■ How to complete this task
Repeat the entries below word for word, omitting the pictures.

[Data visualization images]
********************
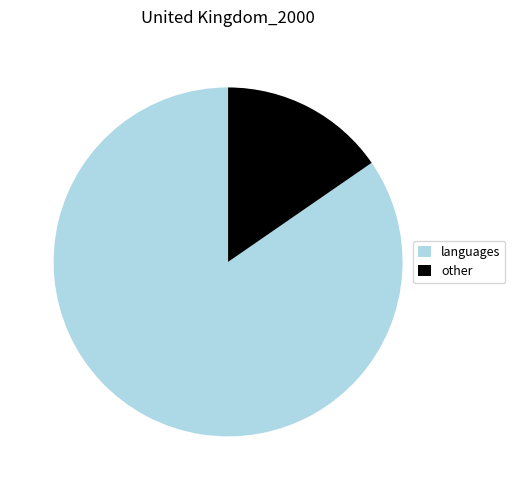

True or false: languages accounts for 85% of the total.

True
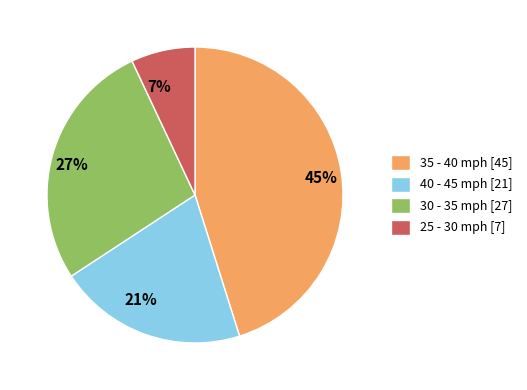

Does 40 - 45 represent more than half of the total?

No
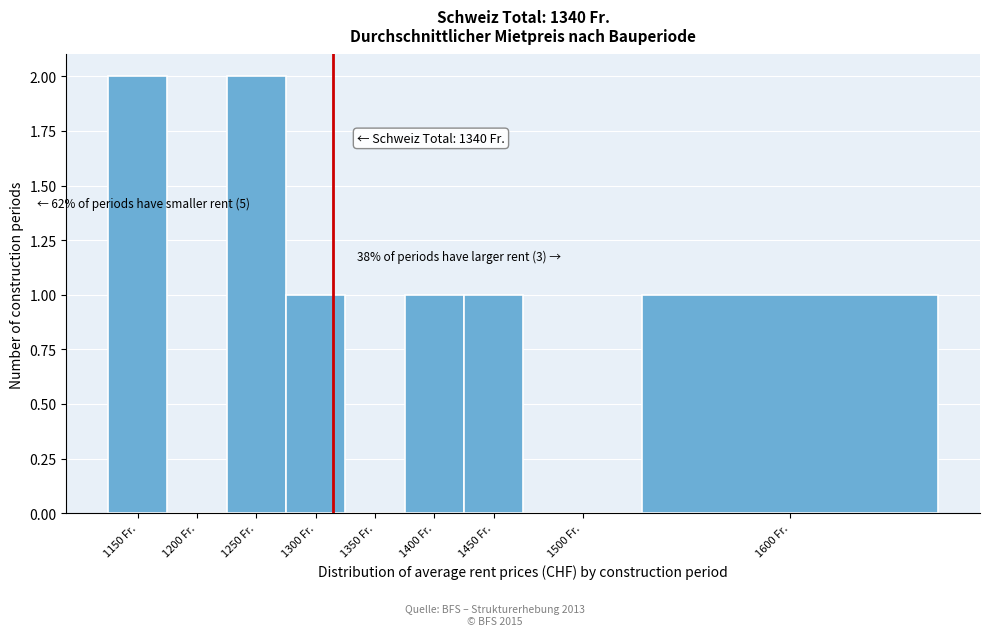

Reading left to right, what are all the values shown in this chart?

1150 Fr.=2	1200 Fr.=0	1250 Fr.=2	1300 Fr.=1	1350 Fr.=0	1400 Fr.=1	1450 Fr.=1	1500 Fr.=0	1600 Fr.=1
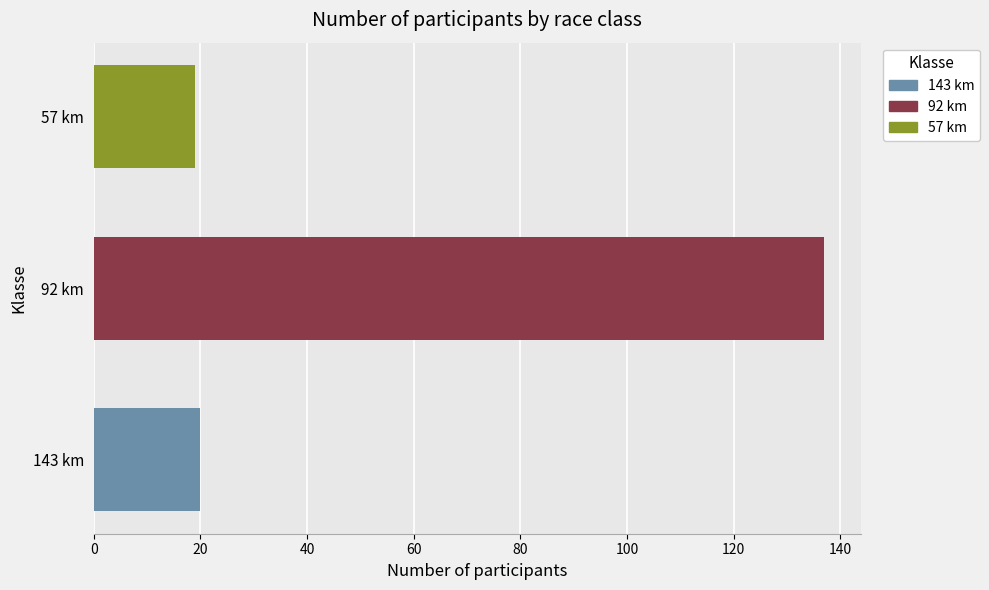

What is the label of the 1st bar from the left?

143 km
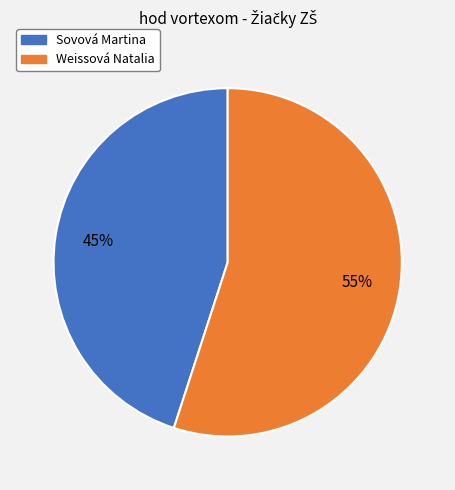

Is it true that Sovová Martina is 45% of the pie?

True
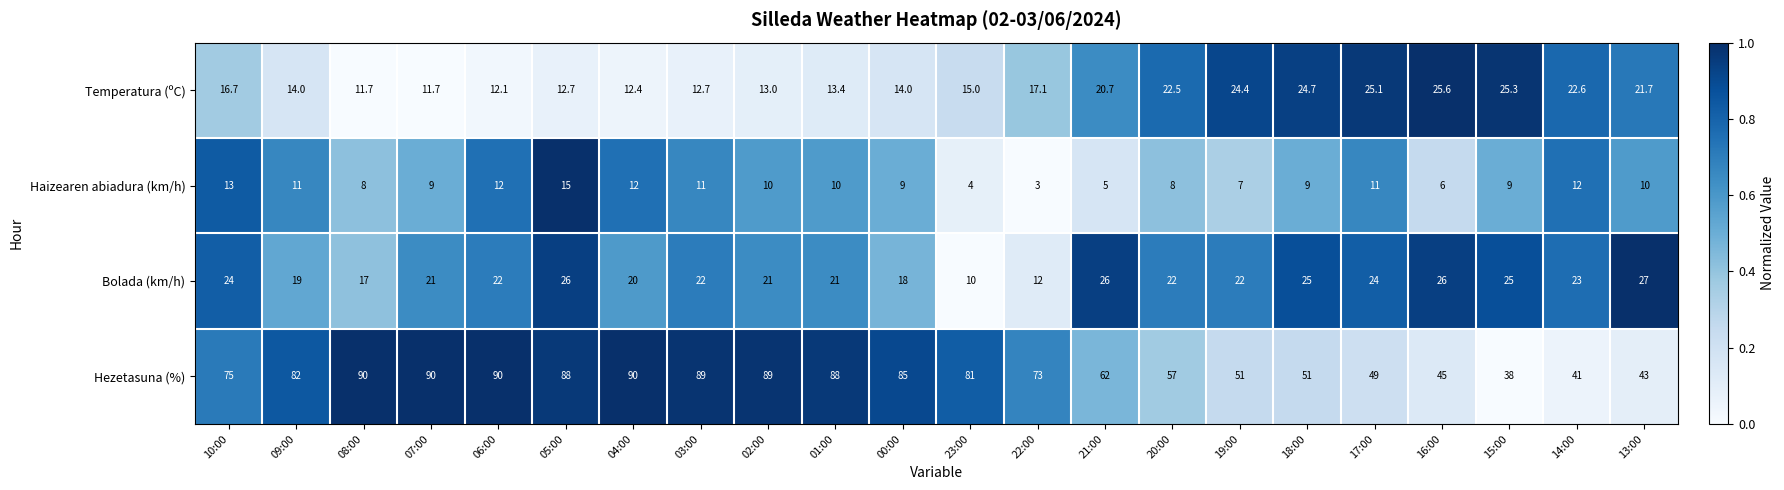

List the series in order of their peak value, lowest first.

Haizearen abiadura (km/h), Temperatura (ºC), Bolada (km/h), Hezetasuna (%)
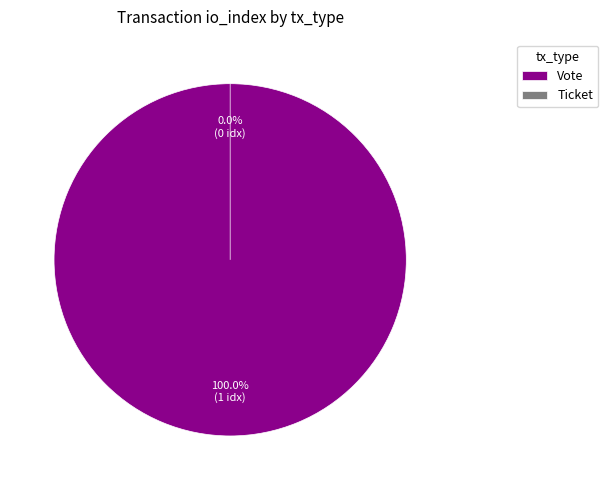

Does Ticket represent more than half of the total?

No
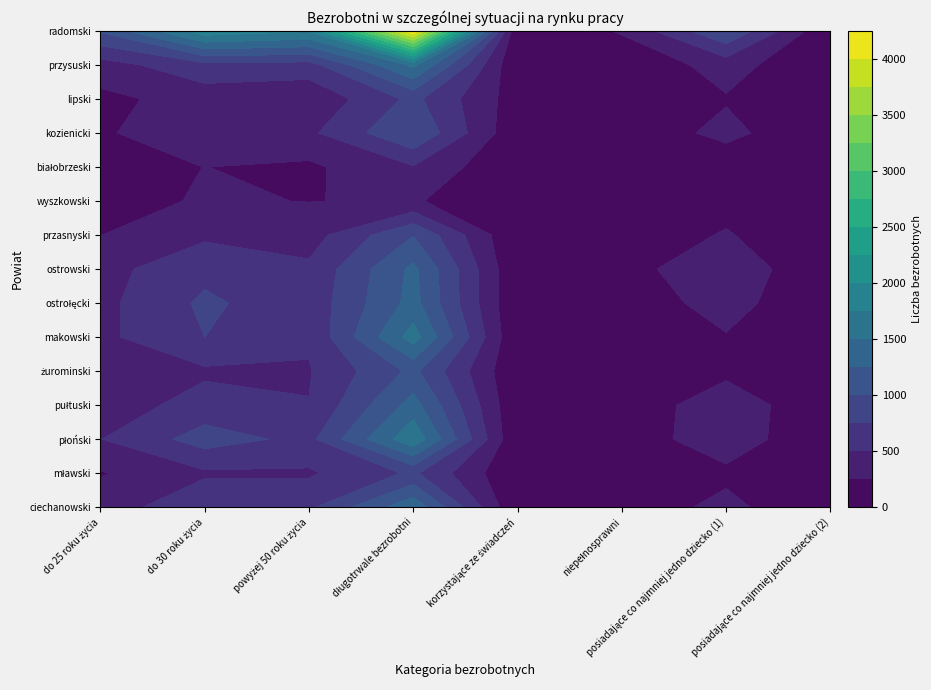

Between 7 and 1, which is larger?

1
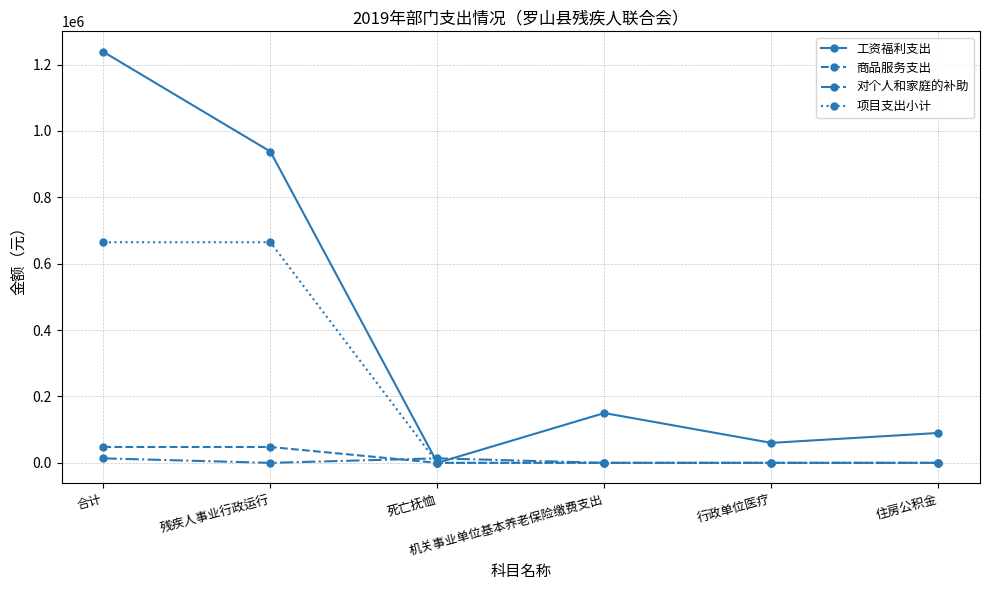

What is the label of the 2nd point from the left?

残疾人事业行政运行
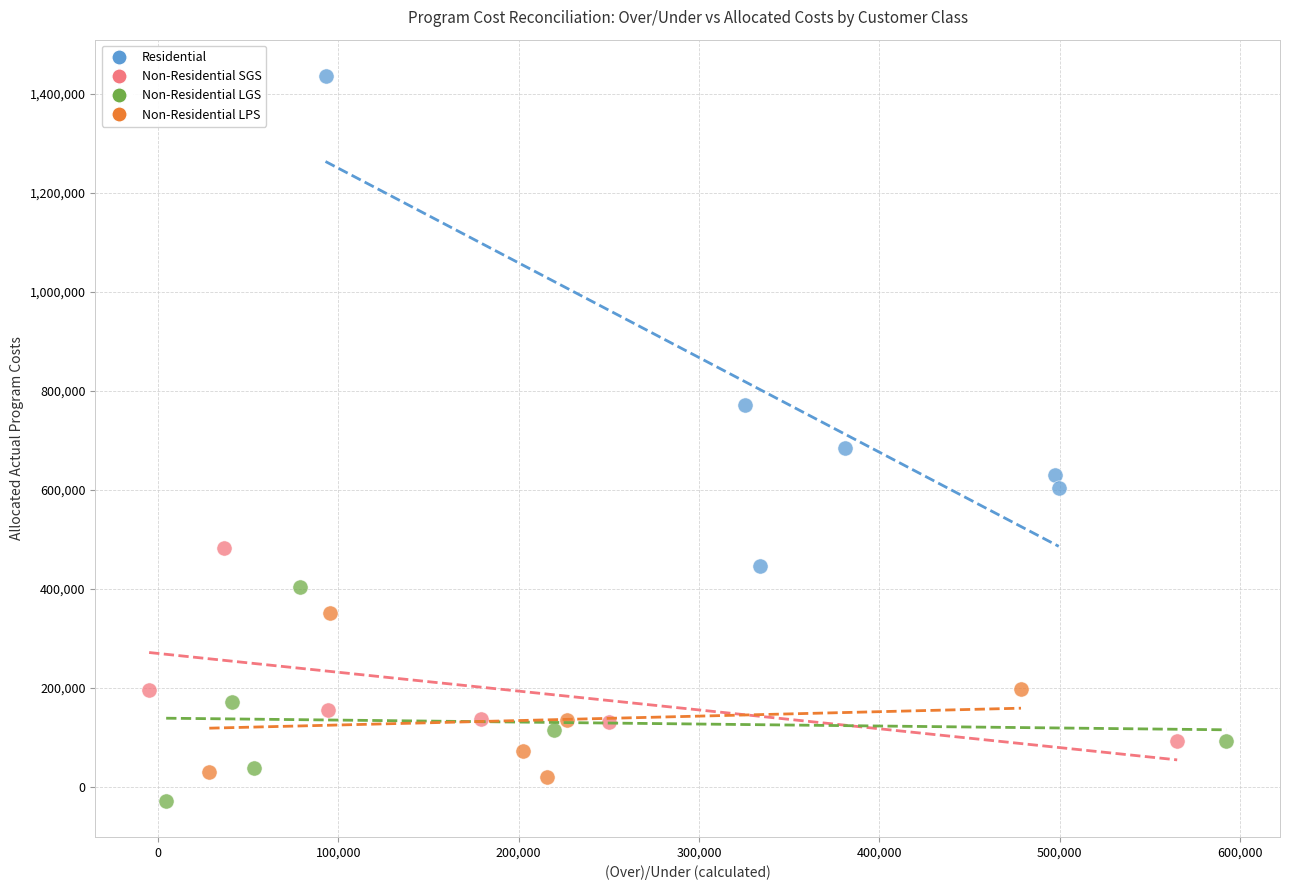

Which series has the widest spread of Y values?

Residential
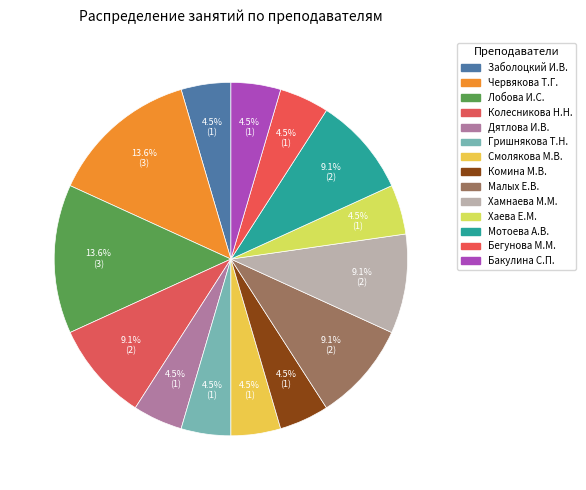

How many segments does this pie chart have?

14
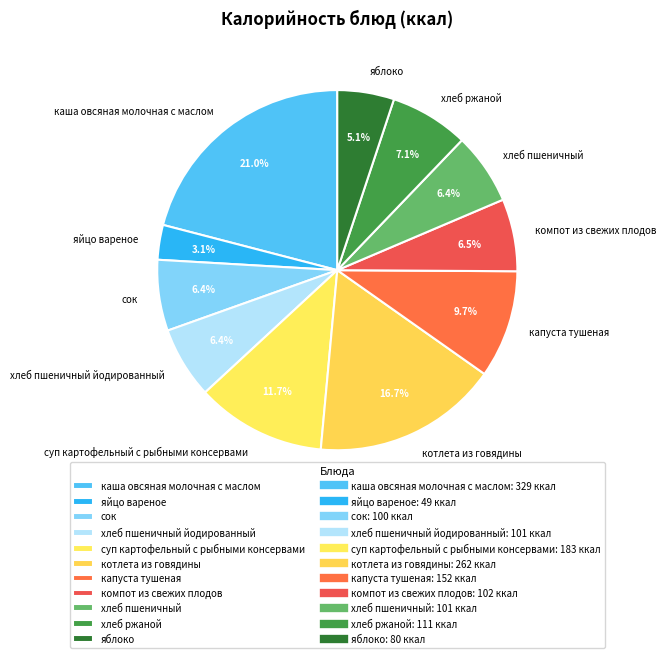

What is the largest slice in the pie chart?

каша овсяная молочная с маслом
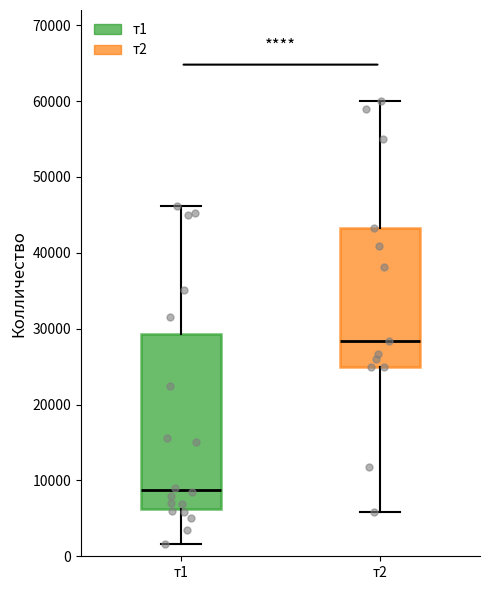

Reading left to right, transcribe this box plot: for each box, give where its median line is, the range the box spans, and where its two whiskers end, as read against the y-axis. The values are not printed on the chart, so give them approximately, as read against the axis.

т1: median 9000, box 6000 to 29000, whiskers 2000 to 46000
т2: median 28000, box 25000 to 43000, whiskers 6000 to 60000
********************
■ Written answer
True or false: languages accounts for 85% of the total.

True

Does 40 - 45 represent more than half of the total?

No

Reading left to right, what are all the values shown in this chart?

1150 Fr.=2	1200 Fr.=0	1250 Fr.=2	1300 Fr.=1	1350 Fr.=0	1400 Fr.=1	1450 Fr.=1	1500 Fr.=0	1600 Fr.=1

What is the label of the 1st bar from the left?

143 km

Is it true that Sovová Martina is 45% of the pie?

True

List the series in order of their peak value, lowest first.

Haizearen abiadura (km/h), Temperatura (ºC), Bolada (km/h), Hezetasuna (%)

Does Ticket represent more than half of the total?

No

Between 7 and 1, which is larger?

1

What is the label of the 2nd point from the left?

残疾人事业行政运行

Which series has the widest spread of Y values?

Residential

How many segments does this pie chart have?

14

What is the largest slice in the pie chart?

каша овсяная молочная с маслом

Reading left to right, transcribe this box plot: for each box, give where its median line is, the range the box spans, and where its two whiskers end, as read against the y-axis. The values are not printed on the chart, so give them approximately, as read against the axis.

т1: median 9000, box 6000 to 29000, whiskers 2000 to 46000
т2: median 28000, box 25000 to 43000, whiskers 6000 to 60000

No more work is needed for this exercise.